The Supreme Court held that although the FCA does not restrict liability to contractual, statutory, or regulatory provisions that expressly designate a condition of payment, not every undisclosed violation of an express condition of payment automatically triggers liability. To trigger liability, the provision must be one that is material. Whether a provision is labeled a condition of payment is relevant to, but not dispositive of, materiality. The Court explained that if a label were all that was necessary, then the government would respond by designating every legal requirement an express condition of payment. Since billing parties are often subject to thousands of complex statutory and regulatory provisions, facing FCA liability for violating any single one of them would not help contractors anticipate and prioritize their compliance obligations. Thus, the Court held, imposing a standard of materiality best provides contractors with fair notice and restricts open-ended liability. 

The Supreme Court’s opinion includes a lengthy clarification of how lower courts should enforce the materiality requirement, which closely tracks how courts in common law fraud cases determine whether a misrepresentation exposes a person to liability. Materiality looks to the effect on the likely or actual behavior of the recipient of the alleged misrepresentation. A matter is important if a reasonable person would attach importance to it in determining a course of action, or if the person making the representation knows or has reason to know that the recipient of the representation attaches importance to the information in determining a course of action, even though a reasonable person would not. 

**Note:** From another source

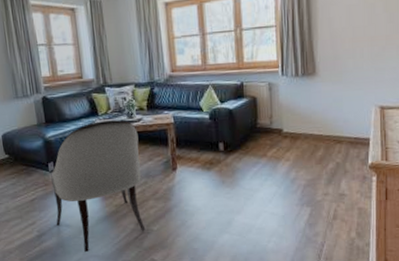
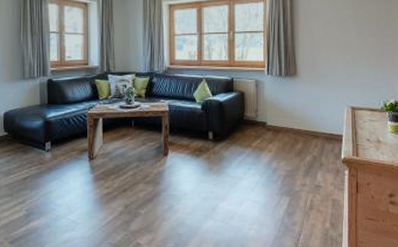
armchair: present [51,120,146,253] -> none [46,105,135,234]

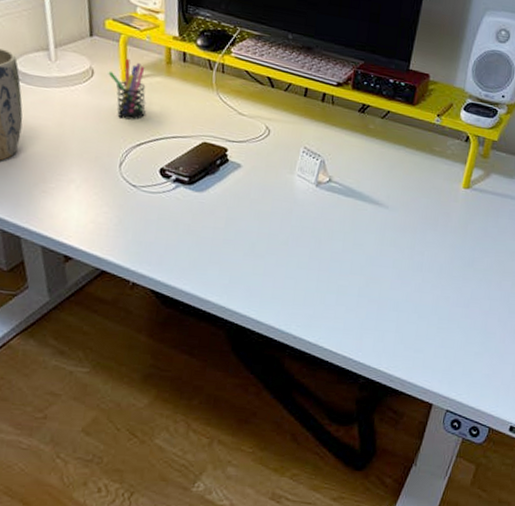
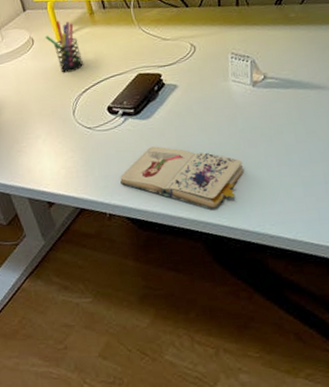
paperback book: none [154,222,287,301] -> present [120,146,244,210]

Under this standard of materiality, it is not enough for qui tam relators to allege that a contractor knows that the government would be entitled to refuse payment were it aware of the violation. Instead, relators must allege and prove facts that demonstrate the significance to the government of the particular provisions alleged to have been violated. That proof can include, but is not necessarily limited to, evidence that the government consistently refuses to pay claims based on noncompliance with the particular provision. Conversely, if the government pays a particular claim in full despite its actual knowledge that those requirements were violated, or if the government regularly pays a particular type of claim in full despite actual knowledge that certain requirements were violated, that constitutes strong evidence that the requirements are not material.

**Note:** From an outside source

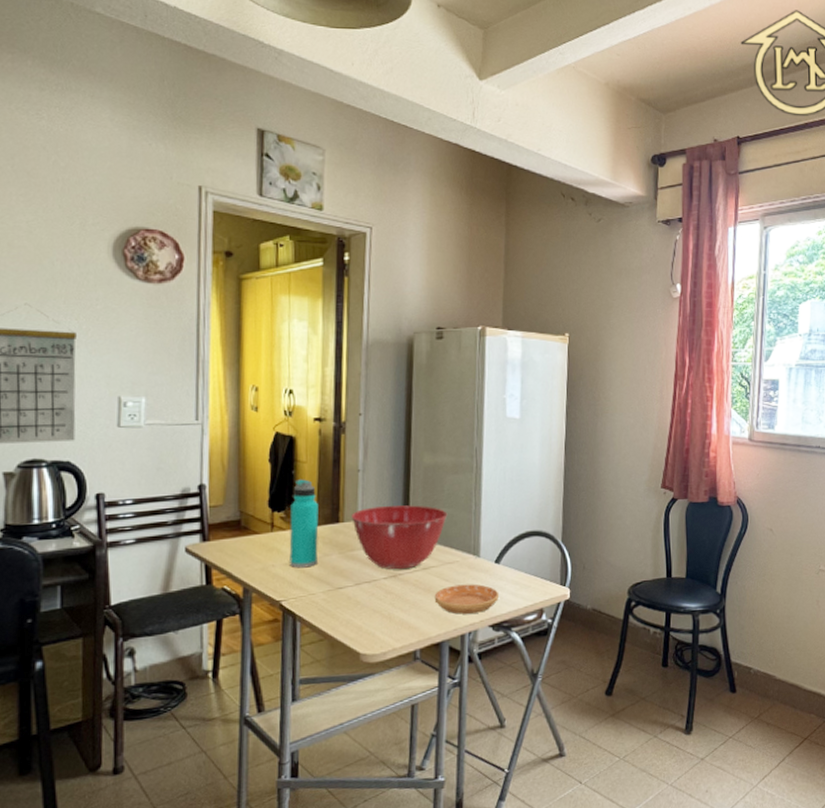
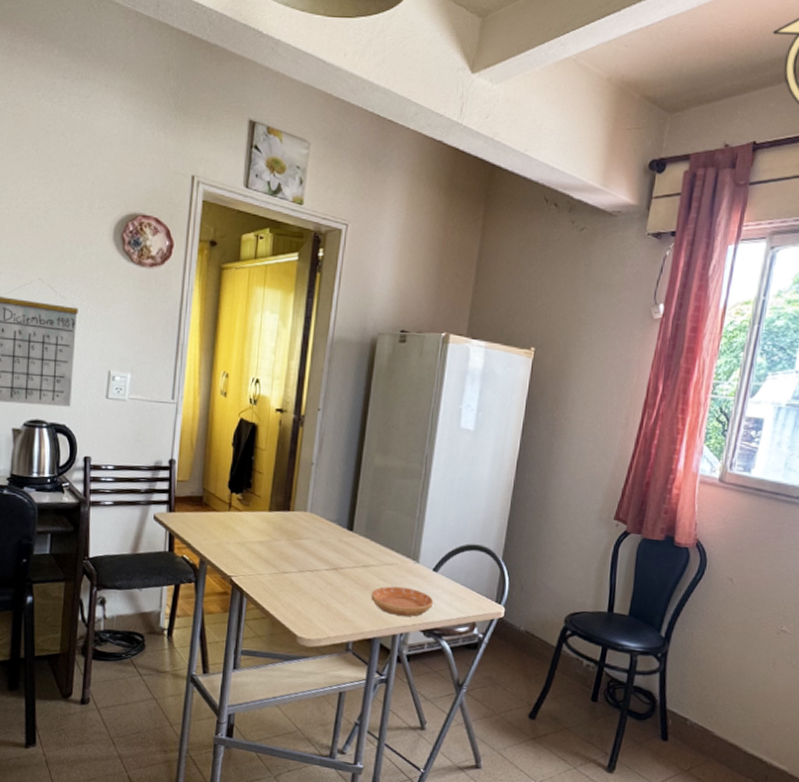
water bottle: present [289,479,319,568] -> none [242,465,272,549]
mixing bowl: present [351,505,448,570] -> none [301,500,392,564]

What the Escobar Case Means for Healthcare Providers

The Supreme Court’s decision in Escobar broadens the reach of the False Claims Act by allowing qui tam relator claims based on violations of contractual, statutory, or regulatory provisions, even when they are not express conditions of payment. That statement alone, however, does not fairly capture what the decision means for healthcare providers and other government contractors. Those who submit claims for payment to the government are exposed to liability under an implied false certification theory only when their failure to disclose a violation occurs in tandem with an express representation such that the representation is rendered a half-truth, and when the violation is of a material term of a contract, statute, or regulation. Technical violations will not suffice. 

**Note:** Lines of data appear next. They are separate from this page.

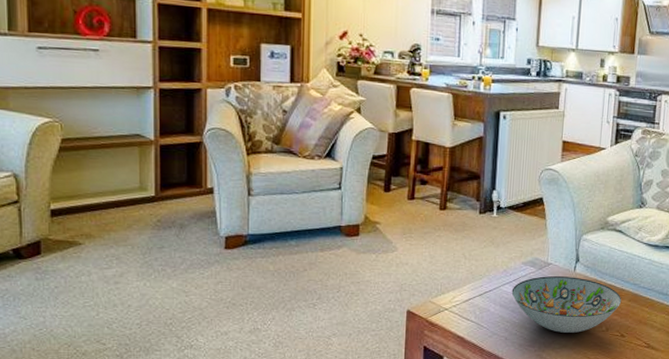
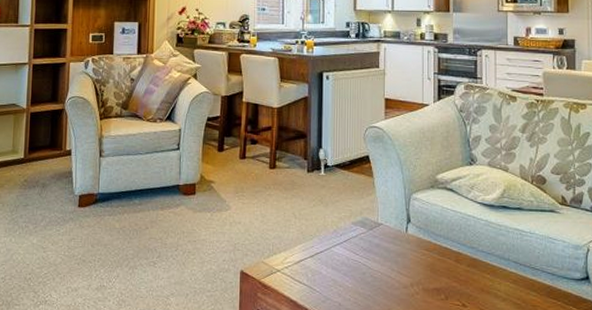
decorative bowl: present [511,276,622,333] -> none [343,237,460,300]

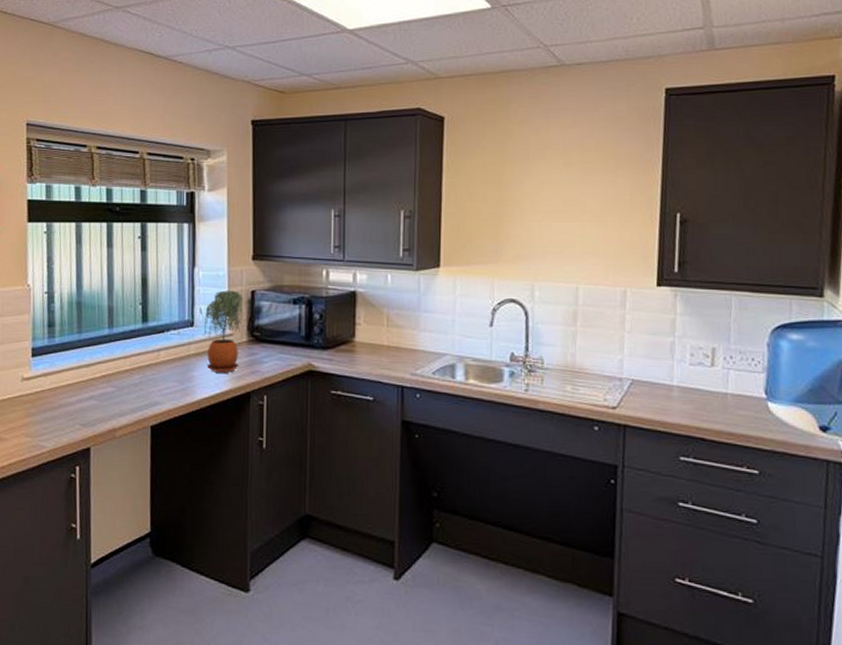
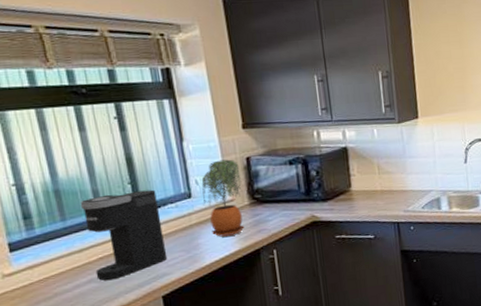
coffee maker: none [95,312,163,399] -> present [80,189,168,281]

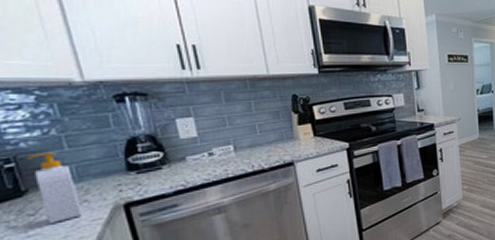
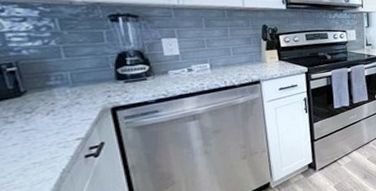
soap bottle: present [27,152,81,223] -> none [27,60,73,121]

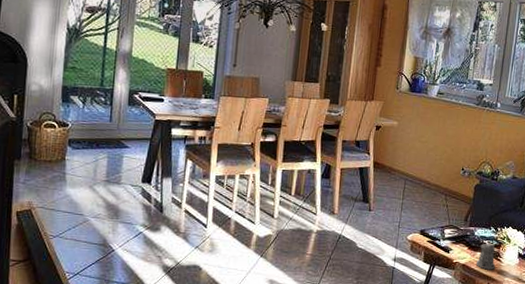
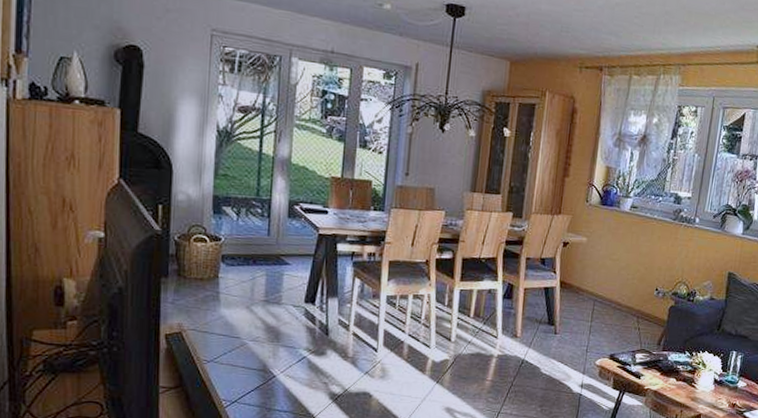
pepper shaker: present [472,243,496,270] -> none [665,368,690,397]

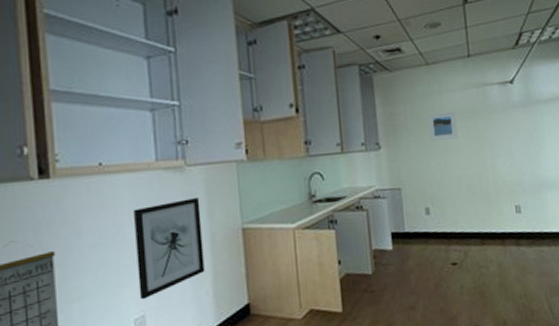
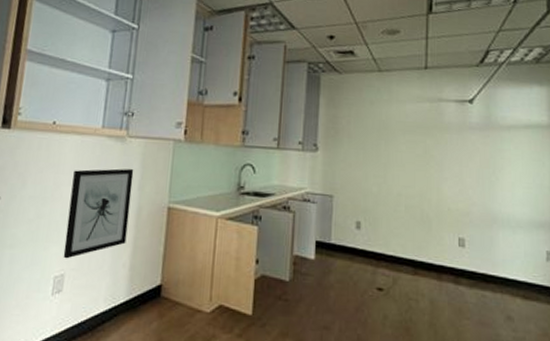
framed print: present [428,111,458,141] -> none [372,122,403,153]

Although the Supreme Court rejected bright-line rules that would have offered providers much greater protection from FCA lawsuits, its decision in the Escobar case does not open the floodgates to liability or allow the FCA to be used as a blunt instrument to enforce compliance with all laws. The decision may, however, make it more difficult for healthcare providers to secure dismissal of FCA lawsuits at their outset. The standards created by the Supreme Court to limit the reach of the FCA will require lower courts to undertake a rigorous, fact-intensive inquiry into all of the circumstances surrounding the omission of information about a violation, and how the government ordinarily treats those violations when it knows about them. Often, courts do not have this kind of information until the parties to a qui tam lawsuit have conducted extensive discovery. Healthcare providers can therefore expect that FCA litigation may become more protracted and costly in the wake of the Escobar case, but that their chances of ultimately prevailing are not significantly reduced.